*** DATA FOR THIS TASK ***
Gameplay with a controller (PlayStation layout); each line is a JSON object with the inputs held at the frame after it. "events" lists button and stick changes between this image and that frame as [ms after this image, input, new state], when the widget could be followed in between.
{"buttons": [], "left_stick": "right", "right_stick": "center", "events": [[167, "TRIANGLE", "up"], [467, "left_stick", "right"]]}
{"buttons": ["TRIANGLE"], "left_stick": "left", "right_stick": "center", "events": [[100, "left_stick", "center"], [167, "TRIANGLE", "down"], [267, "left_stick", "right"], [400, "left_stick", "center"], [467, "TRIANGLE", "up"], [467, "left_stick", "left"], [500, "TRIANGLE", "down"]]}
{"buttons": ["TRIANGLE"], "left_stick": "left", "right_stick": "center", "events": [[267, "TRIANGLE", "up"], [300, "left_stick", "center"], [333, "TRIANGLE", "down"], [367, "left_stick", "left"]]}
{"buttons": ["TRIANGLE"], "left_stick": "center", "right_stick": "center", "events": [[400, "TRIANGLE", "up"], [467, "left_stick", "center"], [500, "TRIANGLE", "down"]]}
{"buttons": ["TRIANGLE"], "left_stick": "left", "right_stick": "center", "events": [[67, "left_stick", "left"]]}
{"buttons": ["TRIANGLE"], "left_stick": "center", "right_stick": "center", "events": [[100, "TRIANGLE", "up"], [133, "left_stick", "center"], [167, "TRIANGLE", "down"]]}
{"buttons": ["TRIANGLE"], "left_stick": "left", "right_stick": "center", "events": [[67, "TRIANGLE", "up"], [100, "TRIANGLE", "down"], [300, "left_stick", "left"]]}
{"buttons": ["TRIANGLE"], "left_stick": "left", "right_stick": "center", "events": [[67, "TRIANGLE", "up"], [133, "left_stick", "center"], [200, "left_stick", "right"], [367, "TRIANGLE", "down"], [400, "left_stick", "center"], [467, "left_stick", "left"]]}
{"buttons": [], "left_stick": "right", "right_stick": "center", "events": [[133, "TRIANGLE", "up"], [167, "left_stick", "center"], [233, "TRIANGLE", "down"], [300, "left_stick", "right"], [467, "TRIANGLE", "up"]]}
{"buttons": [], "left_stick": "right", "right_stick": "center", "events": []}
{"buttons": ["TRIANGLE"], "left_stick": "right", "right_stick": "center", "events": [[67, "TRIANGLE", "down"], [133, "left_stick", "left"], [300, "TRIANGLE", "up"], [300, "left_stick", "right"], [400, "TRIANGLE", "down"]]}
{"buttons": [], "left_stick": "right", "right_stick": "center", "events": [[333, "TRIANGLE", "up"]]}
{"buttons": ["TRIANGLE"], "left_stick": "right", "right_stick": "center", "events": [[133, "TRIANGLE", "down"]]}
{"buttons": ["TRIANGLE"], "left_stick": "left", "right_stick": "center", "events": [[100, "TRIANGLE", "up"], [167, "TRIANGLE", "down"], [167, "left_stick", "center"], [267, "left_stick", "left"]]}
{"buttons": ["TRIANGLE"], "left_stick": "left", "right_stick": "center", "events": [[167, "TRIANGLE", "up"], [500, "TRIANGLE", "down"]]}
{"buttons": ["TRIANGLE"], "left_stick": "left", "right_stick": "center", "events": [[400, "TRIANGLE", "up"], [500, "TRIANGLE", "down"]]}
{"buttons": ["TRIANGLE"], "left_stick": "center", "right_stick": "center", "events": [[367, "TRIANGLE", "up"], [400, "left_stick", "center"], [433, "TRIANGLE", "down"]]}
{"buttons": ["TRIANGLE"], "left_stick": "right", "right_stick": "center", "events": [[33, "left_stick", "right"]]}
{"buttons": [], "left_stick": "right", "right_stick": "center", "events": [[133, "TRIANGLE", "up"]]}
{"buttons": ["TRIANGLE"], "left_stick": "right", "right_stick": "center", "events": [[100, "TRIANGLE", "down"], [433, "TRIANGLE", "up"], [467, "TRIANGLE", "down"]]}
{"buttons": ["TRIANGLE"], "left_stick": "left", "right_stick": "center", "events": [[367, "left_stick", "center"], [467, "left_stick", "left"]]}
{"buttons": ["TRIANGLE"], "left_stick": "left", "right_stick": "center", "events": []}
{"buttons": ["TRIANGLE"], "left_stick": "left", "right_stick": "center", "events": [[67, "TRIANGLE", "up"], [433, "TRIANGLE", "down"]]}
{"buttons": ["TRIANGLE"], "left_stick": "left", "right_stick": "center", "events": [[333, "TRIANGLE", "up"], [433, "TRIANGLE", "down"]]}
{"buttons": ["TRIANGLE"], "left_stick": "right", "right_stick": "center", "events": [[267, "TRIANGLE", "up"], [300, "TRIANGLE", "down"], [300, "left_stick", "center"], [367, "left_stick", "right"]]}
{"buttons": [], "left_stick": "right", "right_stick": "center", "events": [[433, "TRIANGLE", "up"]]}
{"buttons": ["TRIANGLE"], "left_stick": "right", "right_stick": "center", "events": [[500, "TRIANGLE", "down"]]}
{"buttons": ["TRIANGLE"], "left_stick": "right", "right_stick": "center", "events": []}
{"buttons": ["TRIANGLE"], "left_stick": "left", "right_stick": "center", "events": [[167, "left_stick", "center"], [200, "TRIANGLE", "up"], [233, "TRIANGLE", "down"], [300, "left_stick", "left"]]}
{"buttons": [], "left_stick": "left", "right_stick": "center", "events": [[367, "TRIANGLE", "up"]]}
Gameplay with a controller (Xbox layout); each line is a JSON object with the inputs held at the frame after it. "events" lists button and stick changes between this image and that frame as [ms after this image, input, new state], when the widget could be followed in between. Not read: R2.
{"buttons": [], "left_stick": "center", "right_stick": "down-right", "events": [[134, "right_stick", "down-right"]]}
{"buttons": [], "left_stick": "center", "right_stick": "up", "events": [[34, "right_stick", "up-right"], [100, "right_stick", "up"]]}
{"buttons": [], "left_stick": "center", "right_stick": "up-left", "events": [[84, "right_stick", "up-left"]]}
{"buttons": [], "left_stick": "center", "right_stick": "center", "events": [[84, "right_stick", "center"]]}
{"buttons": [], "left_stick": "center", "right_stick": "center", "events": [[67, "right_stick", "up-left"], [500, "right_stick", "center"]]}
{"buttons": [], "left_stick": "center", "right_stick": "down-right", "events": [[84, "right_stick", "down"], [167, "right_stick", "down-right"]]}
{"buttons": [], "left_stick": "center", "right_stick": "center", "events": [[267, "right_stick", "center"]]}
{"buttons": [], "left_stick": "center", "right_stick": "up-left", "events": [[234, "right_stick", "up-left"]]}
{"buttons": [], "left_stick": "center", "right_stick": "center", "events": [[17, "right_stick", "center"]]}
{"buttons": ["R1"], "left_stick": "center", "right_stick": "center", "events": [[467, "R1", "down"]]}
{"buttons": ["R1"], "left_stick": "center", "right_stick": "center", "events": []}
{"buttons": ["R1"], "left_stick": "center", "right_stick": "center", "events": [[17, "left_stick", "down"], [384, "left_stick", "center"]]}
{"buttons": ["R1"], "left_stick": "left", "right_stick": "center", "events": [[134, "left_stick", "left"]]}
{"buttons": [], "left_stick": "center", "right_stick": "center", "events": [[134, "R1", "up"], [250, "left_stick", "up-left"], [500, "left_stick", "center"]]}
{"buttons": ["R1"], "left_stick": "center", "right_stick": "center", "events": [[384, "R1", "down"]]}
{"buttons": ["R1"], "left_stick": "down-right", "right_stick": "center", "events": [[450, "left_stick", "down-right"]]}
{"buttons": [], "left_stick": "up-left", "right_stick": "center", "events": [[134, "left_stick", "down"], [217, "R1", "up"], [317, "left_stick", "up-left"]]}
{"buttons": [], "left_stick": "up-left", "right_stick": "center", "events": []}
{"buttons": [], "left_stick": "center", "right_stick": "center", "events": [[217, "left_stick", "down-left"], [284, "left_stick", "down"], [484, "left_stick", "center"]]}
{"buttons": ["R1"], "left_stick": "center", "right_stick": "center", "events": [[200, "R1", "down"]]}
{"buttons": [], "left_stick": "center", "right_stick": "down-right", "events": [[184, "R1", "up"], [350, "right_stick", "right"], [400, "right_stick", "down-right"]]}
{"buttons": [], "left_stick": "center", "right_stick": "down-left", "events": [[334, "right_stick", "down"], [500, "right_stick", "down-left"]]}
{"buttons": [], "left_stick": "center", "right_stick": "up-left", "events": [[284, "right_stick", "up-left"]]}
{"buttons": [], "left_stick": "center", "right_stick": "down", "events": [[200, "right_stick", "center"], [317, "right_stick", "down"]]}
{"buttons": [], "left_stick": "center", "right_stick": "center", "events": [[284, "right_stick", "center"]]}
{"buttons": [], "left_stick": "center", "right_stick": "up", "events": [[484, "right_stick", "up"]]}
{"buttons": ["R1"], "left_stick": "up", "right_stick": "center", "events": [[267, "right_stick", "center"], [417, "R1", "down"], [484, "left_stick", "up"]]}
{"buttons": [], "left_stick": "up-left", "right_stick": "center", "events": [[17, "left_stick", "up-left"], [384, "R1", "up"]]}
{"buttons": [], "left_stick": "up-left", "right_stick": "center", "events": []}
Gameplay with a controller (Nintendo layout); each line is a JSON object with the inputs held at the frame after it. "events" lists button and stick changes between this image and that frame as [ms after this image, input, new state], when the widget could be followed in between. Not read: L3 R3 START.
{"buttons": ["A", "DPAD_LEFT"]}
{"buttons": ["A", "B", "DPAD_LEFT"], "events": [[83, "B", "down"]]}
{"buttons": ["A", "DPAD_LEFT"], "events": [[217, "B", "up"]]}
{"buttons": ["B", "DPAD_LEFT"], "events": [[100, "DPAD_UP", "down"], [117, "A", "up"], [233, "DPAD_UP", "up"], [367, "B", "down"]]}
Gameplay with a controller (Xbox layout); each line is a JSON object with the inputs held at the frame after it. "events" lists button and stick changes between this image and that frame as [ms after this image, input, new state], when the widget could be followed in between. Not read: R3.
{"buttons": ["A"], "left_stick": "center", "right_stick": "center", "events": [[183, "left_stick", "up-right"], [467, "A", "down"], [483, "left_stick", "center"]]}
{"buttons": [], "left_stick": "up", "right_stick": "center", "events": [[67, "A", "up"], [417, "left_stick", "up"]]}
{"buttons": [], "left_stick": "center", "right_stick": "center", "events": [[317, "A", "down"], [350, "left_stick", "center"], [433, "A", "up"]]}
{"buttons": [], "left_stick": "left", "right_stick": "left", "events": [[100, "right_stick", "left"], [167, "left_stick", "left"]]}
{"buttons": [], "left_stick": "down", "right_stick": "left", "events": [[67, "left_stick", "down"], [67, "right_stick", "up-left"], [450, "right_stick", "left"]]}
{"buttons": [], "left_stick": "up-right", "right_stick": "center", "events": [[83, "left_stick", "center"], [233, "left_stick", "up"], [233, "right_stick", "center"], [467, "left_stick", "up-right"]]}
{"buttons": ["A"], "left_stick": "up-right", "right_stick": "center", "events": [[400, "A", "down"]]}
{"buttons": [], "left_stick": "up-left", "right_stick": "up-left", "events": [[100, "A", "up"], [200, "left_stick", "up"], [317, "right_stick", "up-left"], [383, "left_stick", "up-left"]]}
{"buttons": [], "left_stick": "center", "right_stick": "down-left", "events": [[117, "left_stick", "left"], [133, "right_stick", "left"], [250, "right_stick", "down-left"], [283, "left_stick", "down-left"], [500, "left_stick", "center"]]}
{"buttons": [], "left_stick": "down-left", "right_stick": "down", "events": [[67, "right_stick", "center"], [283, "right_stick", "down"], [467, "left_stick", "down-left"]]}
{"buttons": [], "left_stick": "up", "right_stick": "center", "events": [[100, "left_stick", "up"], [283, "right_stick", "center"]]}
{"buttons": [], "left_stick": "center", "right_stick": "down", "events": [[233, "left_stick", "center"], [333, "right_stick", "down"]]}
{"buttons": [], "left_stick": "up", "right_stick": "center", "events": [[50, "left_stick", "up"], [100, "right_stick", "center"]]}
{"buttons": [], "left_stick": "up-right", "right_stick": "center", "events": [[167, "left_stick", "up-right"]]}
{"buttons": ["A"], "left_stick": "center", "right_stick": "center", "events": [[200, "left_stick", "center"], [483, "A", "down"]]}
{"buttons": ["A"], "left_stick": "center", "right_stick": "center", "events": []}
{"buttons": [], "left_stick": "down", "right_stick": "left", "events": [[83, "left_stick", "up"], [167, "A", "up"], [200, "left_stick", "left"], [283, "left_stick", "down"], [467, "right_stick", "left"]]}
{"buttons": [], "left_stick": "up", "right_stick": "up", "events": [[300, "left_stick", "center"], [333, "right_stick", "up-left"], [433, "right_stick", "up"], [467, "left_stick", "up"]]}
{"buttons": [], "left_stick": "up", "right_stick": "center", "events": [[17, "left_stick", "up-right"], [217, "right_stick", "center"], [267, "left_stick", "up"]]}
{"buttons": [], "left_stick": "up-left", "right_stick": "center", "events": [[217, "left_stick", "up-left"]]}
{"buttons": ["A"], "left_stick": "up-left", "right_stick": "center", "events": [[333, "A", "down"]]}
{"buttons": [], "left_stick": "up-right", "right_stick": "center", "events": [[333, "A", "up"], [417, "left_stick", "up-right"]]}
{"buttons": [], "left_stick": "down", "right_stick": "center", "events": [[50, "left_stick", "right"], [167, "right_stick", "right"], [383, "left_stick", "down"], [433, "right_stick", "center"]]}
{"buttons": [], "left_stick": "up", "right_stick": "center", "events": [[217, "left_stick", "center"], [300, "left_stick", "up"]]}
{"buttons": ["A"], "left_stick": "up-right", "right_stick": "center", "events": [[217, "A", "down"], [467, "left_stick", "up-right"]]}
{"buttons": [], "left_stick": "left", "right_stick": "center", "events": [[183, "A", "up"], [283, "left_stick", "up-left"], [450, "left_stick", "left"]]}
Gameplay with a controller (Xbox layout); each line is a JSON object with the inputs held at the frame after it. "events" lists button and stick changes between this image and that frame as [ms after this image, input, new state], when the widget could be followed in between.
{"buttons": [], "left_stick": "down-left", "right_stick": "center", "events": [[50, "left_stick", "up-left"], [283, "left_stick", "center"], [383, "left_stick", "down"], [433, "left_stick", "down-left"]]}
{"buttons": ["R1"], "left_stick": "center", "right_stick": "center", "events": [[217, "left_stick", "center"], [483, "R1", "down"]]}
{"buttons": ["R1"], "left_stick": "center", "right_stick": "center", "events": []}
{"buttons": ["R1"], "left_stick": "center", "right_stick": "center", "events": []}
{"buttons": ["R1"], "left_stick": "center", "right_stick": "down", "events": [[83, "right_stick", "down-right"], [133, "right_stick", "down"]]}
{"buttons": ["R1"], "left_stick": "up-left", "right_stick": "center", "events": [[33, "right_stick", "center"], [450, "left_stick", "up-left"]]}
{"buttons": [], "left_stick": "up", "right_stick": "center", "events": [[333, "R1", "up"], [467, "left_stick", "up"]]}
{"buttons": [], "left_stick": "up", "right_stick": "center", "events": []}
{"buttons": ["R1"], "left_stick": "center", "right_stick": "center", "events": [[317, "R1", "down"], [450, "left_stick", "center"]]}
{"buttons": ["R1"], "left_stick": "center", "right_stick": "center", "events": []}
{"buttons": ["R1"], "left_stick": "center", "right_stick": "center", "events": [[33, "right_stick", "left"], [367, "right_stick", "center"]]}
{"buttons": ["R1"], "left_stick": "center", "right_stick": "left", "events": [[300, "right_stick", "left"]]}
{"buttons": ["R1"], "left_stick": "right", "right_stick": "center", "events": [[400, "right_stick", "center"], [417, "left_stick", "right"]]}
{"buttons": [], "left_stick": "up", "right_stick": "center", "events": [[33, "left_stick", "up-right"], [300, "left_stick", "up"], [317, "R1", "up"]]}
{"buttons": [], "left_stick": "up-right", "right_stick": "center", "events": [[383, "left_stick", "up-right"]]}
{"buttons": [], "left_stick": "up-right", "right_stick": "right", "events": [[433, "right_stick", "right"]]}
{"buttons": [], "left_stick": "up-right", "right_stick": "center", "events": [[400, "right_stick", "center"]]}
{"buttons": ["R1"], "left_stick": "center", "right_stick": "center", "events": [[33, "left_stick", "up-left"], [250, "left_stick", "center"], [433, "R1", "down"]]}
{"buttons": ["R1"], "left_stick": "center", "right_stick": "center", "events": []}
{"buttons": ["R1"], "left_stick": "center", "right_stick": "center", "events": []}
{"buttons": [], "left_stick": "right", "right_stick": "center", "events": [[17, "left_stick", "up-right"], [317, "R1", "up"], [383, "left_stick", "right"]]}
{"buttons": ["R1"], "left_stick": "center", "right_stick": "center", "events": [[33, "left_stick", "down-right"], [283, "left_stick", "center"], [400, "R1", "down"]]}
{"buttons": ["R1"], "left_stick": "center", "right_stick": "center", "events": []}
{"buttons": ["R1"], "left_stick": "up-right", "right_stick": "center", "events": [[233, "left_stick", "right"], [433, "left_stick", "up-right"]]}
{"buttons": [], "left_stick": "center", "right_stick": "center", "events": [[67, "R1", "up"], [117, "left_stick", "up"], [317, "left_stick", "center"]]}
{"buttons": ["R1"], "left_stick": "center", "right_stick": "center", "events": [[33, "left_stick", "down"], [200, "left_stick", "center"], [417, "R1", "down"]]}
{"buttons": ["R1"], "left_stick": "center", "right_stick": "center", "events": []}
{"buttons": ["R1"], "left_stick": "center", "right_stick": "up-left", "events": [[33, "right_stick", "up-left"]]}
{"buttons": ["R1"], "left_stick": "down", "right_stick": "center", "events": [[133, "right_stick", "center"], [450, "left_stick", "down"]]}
*** End of DATA FOR THIS TASK ***
If a line in the records holds the string "Gameplay", copy it.

» RESPONSE AREA
Gameplay with a controller (PlayStation layout); each line is a JSON object with the inputs held at the frame after it. "events" lists button and stick changes between this image and that frame as [ms after this image, input, new state], when the widget could be followed in between.
Gameplay with a controller (Xbox layout); each line is a JSON object with the inputs held at the frame after it. "events" lists button and stick changes between this image and that frame as [ms after this image, input, new state], when the widget could be followed in between. Not read: R2.
Gameplay with a controller (Nintendo layout); each line is a JSON object with the inputs held at the frame after it. "events" lists button and stick changes between this image and that frame as [ms after this image, input, new state], when the widget could be followed in between. Not read: L3 R3 START.
Gameplay with a controller (Xbox layout); each line is a JSON object with the inputs held at the frame after it. "events" lists button and stick changes between this image and that frame as [ms after this image, input, new state], when the widget could be followed in between. Not read: R3.
Gameplay with a controller (Xbox layout); each line is a JSON object with the inputs held at the frame after it. "events" lists button and stick changes between this image and that frame as [ms after this image, input, new state], when the widget could be followed in between.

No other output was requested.